Mannose receptors (MR) are highly over-expressed on macrophages in the inflammatory bowel disease (IBD) and can be targeted by developing mannose-anchored nano-carrier system. In this study, mannosylated chitosan (MC) polymer was synthesized because of its high affinity for mannose receptors. Afterward, MC nanoparticles (NPs) were fabricated encapsulating dexamethasone to target macrophages for attenuation of inflammation at initial stages. Further, NPs were coated with a pH-sensitive polymer to control the premature drug release in the stomach. NPs were optimized using a surface response quadratic model to study the impact of various process parameters. Optimized NPs were then characterized for size, morphology, zeta potential, surface chemistry, biocompatibility, and uptake by macrophages. The average particle size was found to be 380 ± 19.8 nm with an encapsulation efficiency of 78.1 ± 1.17%. pH-dependent drug release profile was obtained with an average release of 73.9 ± 5.24% over 72 h in simulated intestinal fluid (pH 7.4). Moreover, the NPs uptake by the macrophages supported the viability of macrophages with the NPs and did not show any adverse effects. Moreover, this study was supported by the uptake of NPs inside macrophages. Altogether, the data supported that MC NPs could serve as a potential anti-inflammatory therapeutic approach to target macrophages in IBD.
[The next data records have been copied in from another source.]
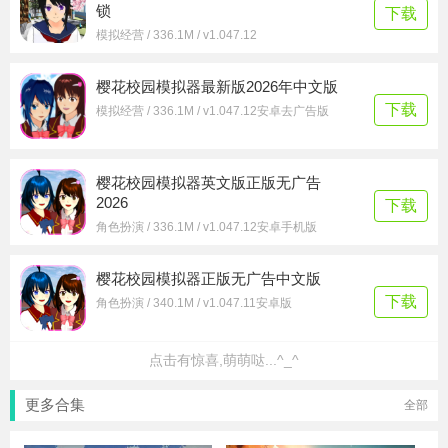
锁
下载
模拟经营 / 336.1M / v1.047.12
樱花校园模拟器最新版2026年中文版
下载
模拟经营 / 336.1M / v1.047.12安卓去广告版
樱花校园模拟器英文版正版无广告
2026
下载
角色扮演 / 336.1M / v1.047.12安卓手机版
樱花校园模拟器正版无广告中文版
下载
角色扮演 / 340.1M / v1.047.11安卓版
点击有惊喜,萌萌哒...^_^
更多合集
全部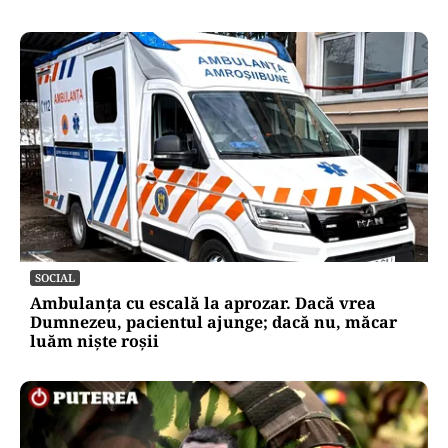
SOCIAL
Ambulanța cu escală la aprozar. Dacă vrea
Dumnezeu, pacientul ajunge; dacă nu, măcar
luăm niște roșii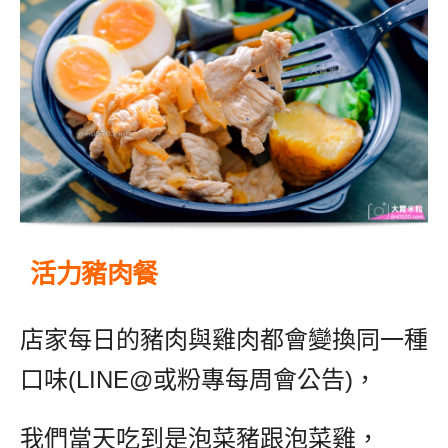
活力豬肉餐
店家每日的豬肉與雞肉都會變換同一種
口味(LINE@或粉專每周會公告)，
我們當天吃到是泡菜豬跟泡菜雞，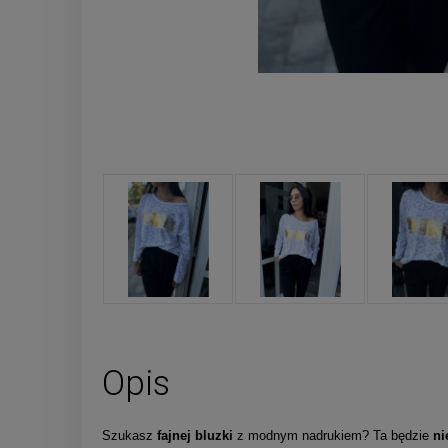
Opis
Szukasz
fajnej bluzki
z modnym nadrukiem? Ta będzie
ni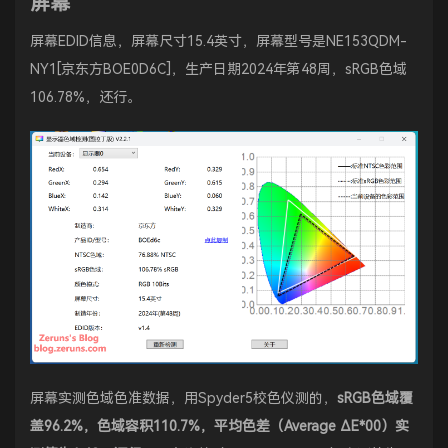
屏幕
屏幕EDID信息，屏幕尺寸15.4英寸，屏幕型号是NE153QDM-
NY1[京东方BOE0D6C]，生产日期2024年第48周，sRGB色域
106.78%，还行。
屏幕实测色域色准数据，用Spyder5校色仪测的，
sRGB色域覆
盖96.2%，色域容积110.7%，平均色差（Average ΔE*00）实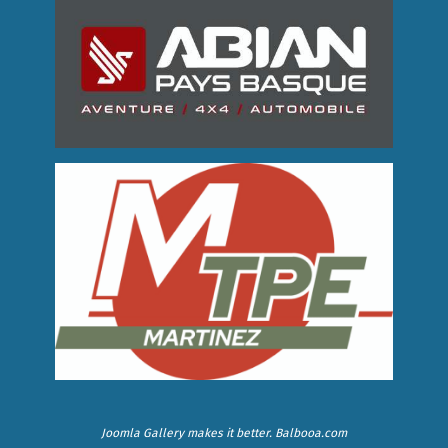
Joomla Gallery
makes it better. Balbooa.com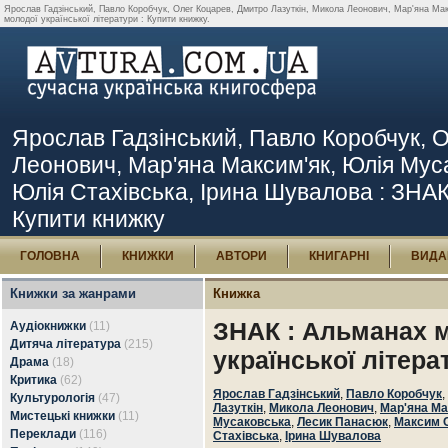
Ярослав Гадзінський, Павло Коробчук, Олег Коцарев, Дмитро Лазуткін, Микола Леонович, Мар'яна Ма
молодої української літератури : Купити книжку.
Ярослав Гадзінський, Павло Коробчук, 
Леонович, Мар'яна Максим'як, Юлія Мус
Юлія Стахівська, Ірина Шувалова : ЗНАК 
Купити книжку
ГОЛОВНА
КНИЖКИ
АВТОРИ
КНИГАРНІ
ВИДА
Книжки за жанрами
Книжка
ЗНАК : Альманах 
Аудіокнижки
(11)
Дитяча література
(215)
української літера
Драма
(18)
Критика
(62)
Ярослав Гадзінський
,
Павло Коробчук
,
Культурологія
(47)
Лазуткін
,
Микола Леонович
,
Мар'яна Ма
Мистецькі книжки
(11)
Мусаковська
,
Лесик Панасюк
,
Максим 
Переклади
(116)
Стахівська
,
Ірина Шувалова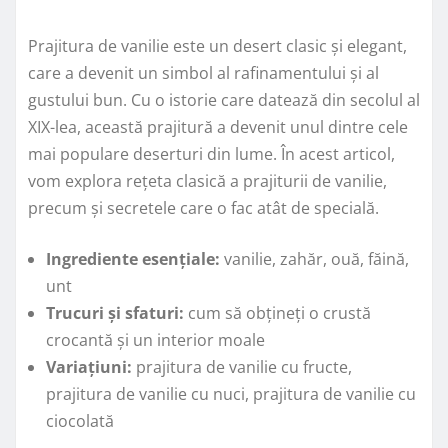
Prajitura de vanilie este un desert clasic și elegant,
care a devenit un simbol al rafinamentului și al
gustului bun. Cu o istorie care datează din secolul al
XIX-lea, această prajitură a devenit unul dintre cele
mai populare deserturi din lume. În acest articol,
vom explora rețeta clasică a prajiturii de vanilie,
precum și secretele care o fac atât de specială.
Ingrediente esențiale:
vanilie, zahăr, ouă, făină,
unt
Trucuri și sfaturi:
cum să obțineți o crustă
crocantă și un interior moale
Variațiuni:
prajitura de vanilie cu fructe,
prajitura de vanilie cu nuci, prajitura de vanilie cu
ciocolată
甘露糖受体（MR）在炎症性肠病（IBD）中的巨噬细胞上高度过量表达，并且可以通过开发甘露糖锚定的纳米载体系统来靶向。在这项研究中，合成了甘露糖基化的壳聚糖（MC）聚合物，因为它对甘露糖受体具有很高的亲和力。之后，制造MC纳米颗粒（NP），将地塞米松包封以靶向巨噬细胞，以减轻初始阶段的炎症。此外，NPs被pH敏感聚合物包裹，以控制药物在胃中的过早释放。使用表面响应二次模型优化NP，以研究各种工艺参数的影响。然后，针对大小，形态，ζ电势，表面化学，生物相容性和巨噬细胞摄取来表征优化的NP。发现平均粒径为380±19。8 nm，封装效率为78.1±1.17％。获得了pH依赖性药物释放曲线，在模拟肠液（pH 7.4）中，在72小时内平均释放73.9±5.24％。此外，巨噬细胞对NP的摄取支持了巨噬细胞与NP的生存力，并且没有显示出任何不利影响。此外，这项研究得到了巨噬细胞内NPs的摄取的支持。总之，数据支持MC NPs可以作为潜在的消炎性治疗方法来靶向IBD中的巨噬细胞。此外，这项研究得到了巨噬细胞内NPs的摄取的支持。总之，数据支持MC NPs可以作为潜在的消炎性治疗方法来靶向IBD中的巨噬细胞。此外，这项研究得到了巨噬细胞内NPs的摄取的支持。总之，数据支持MC NPs可以作为潜在的消炎性治疗方法来靶向IBD中的巨噬细胞。